Task material START

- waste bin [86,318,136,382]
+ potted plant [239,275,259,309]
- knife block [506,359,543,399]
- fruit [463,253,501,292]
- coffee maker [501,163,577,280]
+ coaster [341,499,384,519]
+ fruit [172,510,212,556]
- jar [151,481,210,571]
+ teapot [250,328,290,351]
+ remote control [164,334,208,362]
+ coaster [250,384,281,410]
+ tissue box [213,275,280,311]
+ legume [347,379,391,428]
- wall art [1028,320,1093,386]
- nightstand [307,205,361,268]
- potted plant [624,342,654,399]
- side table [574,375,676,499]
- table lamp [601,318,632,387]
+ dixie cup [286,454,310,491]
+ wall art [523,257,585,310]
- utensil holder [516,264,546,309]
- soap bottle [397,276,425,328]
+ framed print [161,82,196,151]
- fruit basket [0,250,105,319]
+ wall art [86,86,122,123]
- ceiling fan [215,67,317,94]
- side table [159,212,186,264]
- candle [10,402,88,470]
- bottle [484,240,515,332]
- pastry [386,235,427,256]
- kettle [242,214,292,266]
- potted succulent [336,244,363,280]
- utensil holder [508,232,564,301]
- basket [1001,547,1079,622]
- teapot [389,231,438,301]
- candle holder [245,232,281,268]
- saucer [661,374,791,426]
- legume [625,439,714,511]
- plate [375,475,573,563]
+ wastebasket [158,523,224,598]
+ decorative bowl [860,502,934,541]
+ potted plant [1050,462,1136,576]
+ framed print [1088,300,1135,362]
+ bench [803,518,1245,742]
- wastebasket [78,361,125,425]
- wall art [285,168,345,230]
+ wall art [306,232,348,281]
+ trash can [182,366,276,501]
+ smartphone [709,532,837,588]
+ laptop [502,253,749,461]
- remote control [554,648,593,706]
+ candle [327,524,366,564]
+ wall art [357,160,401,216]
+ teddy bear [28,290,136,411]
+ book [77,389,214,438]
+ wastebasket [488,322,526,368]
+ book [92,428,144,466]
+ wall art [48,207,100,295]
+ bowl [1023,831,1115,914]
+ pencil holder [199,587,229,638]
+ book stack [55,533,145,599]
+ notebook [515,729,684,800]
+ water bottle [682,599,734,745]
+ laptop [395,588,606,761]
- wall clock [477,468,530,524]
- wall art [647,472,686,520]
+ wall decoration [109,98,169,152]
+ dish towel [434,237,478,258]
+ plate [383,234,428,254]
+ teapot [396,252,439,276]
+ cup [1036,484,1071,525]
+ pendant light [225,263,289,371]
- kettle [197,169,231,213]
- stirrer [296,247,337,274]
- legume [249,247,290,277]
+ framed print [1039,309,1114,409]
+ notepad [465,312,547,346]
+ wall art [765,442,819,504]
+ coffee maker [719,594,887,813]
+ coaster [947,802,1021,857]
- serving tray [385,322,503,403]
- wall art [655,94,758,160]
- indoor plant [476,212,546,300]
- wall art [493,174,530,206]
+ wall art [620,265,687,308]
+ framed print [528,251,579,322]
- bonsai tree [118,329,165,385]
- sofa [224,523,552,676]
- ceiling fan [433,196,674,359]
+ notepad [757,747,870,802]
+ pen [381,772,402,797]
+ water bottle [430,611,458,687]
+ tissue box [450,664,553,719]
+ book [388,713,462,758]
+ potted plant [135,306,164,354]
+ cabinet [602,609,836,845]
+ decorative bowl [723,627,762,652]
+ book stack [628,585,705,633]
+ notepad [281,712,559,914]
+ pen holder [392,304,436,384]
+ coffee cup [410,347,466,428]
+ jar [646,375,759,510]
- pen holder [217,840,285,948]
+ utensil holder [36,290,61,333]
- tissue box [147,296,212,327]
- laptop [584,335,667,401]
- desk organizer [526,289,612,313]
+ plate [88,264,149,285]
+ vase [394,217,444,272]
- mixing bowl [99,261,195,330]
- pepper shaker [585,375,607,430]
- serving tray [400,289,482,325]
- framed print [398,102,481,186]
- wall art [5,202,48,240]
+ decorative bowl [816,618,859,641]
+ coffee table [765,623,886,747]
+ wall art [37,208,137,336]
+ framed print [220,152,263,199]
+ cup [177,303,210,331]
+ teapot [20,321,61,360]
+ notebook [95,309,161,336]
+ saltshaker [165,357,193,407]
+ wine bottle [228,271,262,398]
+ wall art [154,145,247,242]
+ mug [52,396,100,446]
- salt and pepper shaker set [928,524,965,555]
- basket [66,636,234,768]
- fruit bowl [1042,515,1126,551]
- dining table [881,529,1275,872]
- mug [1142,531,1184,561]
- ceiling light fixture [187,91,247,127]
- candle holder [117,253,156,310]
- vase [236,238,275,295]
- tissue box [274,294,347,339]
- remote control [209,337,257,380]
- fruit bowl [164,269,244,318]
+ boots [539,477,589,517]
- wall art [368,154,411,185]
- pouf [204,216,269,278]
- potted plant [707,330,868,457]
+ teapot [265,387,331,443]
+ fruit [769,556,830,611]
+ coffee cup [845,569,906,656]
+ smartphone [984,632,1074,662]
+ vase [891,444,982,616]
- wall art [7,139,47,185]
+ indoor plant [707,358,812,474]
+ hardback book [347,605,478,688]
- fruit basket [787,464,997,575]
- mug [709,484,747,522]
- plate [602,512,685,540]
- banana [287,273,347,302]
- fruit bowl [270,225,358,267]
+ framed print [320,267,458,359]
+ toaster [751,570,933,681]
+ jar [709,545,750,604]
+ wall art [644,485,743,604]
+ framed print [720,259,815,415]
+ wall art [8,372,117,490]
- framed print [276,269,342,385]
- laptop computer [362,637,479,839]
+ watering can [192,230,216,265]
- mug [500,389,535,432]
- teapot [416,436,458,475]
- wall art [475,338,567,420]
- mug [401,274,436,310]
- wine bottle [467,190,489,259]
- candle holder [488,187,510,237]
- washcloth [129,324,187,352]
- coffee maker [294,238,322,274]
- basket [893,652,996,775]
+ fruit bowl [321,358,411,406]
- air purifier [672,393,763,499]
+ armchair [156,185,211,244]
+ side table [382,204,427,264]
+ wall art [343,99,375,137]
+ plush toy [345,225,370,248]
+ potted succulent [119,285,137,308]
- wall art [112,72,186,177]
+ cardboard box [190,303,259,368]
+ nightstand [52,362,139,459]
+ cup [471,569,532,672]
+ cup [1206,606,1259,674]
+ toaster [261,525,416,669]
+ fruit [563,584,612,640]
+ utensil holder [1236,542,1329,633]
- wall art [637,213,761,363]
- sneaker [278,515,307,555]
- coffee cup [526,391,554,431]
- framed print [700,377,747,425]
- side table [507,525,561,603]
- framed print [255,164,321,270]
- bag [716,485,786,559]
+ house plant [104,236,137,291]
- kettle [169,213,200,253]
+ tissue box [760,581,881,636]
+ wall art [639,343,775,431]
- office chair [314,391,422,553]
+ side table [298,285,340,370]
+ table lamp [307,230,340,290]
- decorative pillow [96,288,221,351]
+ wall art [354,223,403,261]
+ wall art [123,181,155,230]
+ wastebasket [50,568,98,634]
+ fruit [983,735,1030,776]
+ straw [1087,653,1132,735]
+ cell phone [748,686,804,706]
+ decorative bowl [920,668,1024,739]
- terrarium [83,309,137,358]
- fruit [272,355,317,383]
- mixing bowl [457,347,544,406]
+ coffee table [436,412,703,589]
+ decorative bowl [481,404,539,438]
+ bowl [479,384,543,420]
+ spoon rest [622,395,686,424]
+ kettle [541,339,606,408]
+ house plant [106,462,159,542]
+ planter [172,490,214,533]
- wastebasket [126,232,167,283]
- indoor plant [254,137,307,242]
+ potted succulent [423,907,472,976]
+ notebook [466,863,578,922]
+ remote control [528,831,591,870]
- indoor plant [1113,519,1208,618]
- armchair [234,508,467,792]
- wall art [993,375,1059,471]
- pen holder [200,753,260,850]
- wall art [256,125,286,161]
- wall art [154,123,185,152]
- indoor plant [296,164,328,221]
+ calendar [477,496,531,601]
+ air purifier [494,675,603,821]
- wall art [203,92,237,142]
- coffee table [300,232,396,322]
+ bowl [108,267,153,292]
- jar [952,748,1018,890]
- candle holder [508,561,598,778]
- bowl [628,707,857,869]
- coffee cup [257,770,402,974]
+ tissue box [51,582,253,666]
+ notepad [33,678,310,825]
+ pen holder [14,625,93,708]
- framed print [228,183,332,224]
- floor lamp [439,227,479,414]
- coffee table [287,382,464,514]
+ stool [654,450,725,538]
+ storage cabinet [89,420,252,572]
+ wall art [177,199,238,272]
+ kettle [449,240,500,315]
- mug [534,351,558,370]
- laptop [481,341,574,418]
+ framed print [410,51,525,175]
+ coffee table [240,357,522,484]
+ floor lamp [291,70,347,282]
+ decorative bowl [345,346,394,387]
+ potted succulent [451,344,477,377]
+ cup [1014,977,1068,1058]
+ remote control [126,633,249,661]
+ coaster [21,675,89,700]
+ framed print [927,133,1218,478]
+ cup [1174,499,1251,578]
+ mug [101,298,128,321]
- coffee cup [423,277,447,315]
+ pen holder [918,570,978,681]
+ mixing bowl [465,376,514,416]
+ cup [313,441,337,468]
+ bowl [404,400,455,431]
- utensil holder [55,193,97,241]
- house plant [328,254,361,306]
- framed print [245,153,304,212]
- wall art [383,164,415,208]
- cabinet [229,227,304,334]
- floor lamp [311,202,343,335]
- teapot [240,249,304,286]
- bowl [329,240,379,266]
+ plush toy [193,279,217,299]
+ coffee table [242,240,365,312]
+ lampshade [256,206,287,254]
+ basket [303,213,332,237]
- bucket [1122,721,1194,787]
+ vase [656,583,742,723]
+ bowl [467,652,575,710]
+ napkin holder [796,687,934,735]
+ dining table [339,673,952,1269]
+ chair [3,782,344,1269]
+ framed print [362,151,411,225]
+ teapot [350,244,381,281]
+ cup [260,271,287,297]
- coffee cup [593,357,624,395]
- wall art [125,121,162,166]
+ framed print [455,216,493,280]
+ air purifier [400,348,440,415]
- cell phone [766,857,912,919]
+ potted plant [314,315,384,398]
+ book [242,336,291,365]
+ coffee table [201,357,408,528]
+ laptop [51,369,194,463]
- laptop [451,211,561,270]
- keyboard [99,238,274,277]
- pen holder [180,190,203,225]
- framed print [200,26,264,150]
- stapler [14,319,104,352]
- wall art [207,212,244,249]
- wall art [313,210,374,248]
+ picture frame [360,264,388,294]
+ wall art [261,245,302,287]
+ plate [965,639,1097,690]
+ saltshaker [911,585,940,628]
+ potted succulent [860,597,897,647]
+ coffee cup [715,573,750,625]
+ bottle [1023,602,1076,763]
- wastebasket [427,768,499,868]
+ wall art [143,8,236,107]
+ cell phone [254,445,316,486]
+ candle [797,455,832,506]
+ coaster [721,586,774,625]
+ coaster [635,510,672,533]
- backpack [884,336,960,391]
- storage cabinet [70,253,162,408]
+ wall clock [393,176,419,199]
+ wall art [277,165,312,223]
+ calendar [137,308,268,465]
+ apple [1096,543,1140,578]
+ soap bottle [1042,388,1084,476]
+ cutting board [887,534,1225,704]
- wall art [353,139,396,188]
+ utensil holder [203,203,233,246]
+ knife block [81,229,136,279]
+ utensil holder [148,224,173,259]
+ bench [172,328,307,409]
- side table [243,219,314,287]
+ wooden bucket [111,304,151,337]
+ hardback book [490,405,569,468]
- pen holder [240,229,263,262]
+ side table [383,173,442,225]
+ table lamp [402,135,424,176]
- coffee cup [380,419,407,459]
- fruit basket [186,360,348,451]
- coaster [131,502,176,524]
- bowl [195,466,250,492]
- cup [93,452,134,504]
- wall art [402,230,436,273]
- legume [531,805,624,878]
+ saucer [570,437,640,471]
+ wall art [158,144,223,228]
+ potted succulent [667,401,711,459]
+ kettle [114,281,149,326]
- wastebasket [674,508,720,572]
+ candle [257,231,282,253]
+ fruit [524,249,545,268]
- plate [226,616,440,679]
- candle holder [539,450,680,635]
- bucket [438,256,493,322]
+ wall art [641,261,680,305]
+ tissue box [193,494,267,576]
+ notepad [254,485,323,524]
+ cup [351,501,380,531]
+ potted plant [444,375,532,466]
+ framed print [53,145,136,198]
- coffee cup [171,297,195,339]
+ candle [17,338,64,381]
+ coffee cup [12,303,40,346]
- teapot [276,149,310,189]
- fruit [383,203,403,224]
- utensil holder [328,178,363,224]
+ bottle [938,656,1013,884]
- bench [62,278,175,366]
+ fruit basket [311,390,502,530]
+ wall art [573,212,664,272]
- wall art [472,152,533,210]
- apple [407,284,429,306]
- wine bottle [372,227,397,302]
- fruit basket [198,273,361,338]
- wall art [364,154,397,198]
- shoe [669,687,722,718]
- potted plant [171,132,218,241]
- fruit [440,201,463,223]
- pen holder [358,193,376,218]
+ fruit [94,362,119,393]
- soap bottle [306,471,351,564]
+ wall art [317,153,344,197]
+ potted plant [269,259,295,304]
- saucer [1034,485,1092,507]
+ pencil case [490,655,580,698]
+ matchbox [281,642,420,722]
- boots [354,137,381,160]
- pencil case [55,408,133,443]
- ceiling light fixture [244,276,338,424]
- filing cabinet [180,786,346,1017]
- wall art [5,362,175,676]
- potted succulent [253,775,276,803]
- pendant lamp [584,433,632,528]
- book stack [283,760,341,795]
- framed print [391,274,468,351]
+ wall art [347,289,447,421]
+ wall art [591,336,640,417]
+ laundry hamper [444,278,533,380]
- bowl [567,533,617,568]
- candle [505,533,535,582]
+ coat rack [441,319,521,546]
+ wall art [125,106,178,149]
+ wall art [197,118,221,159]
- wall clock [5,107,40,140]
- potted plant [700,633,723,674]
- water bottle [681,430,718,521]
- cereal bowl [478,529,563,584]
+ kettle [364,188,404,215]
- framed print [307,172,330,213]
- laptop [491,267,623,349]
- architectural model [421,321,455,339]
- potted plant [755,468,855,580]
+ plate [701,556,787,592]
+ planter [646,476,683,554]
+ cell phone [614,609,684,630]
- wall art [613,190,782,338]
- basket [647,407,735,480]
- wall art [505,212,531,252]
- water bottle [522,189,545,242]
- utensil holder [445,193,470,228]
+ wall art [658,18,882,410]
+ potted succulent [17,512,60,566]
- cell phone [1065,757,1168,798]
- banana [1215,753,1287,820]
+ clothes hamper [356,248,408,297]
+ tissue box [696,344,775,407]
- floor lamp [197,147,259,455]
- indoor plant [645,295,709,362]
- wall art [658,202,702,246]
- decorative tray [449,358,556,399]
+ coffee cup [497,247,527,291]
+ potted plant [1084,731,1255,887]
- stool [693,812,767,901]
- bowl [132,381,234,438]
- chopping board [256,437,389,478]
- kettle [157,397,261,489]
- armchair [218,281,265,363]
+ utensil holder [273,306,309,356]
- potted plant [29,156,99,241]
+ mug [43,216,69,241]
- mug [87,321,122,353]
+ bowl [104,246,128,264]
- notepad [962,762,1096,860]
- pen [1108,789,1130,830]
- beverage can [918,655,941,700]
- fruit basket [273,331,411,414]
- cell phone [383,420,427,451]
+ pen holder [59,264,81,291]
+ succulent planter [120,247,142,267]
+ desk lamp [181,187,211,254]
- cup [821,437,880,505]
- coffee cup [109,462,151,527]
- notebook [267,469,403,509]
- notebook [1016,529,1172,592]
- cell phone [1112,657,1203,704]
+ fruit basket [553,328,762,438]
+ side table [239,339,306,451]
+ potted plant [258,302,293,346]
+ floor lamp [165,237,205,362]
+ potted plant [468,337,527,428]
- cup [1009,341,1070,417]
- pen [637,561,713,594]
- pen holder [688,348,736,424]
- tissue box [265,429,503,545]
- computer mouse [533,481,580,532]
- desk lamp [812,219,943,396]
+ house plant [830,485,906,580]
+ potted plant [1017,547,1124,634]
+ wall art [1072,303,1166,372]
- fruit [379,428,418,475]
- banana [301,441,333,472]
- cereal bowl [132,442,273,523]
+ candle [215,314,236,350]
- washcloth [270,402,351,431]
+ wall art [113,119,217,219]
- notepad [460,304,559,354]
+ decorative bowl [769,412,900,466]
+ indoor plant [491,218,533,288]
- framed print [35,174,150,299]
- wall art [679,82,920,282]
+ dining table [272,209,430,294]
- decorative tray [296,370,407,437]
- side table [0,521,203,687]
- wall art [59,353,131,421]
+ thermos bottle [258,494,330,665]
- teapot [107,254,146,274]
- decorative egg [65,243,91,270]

Task material END

A single number is required: how many lines in the material above include the string "notebook".

5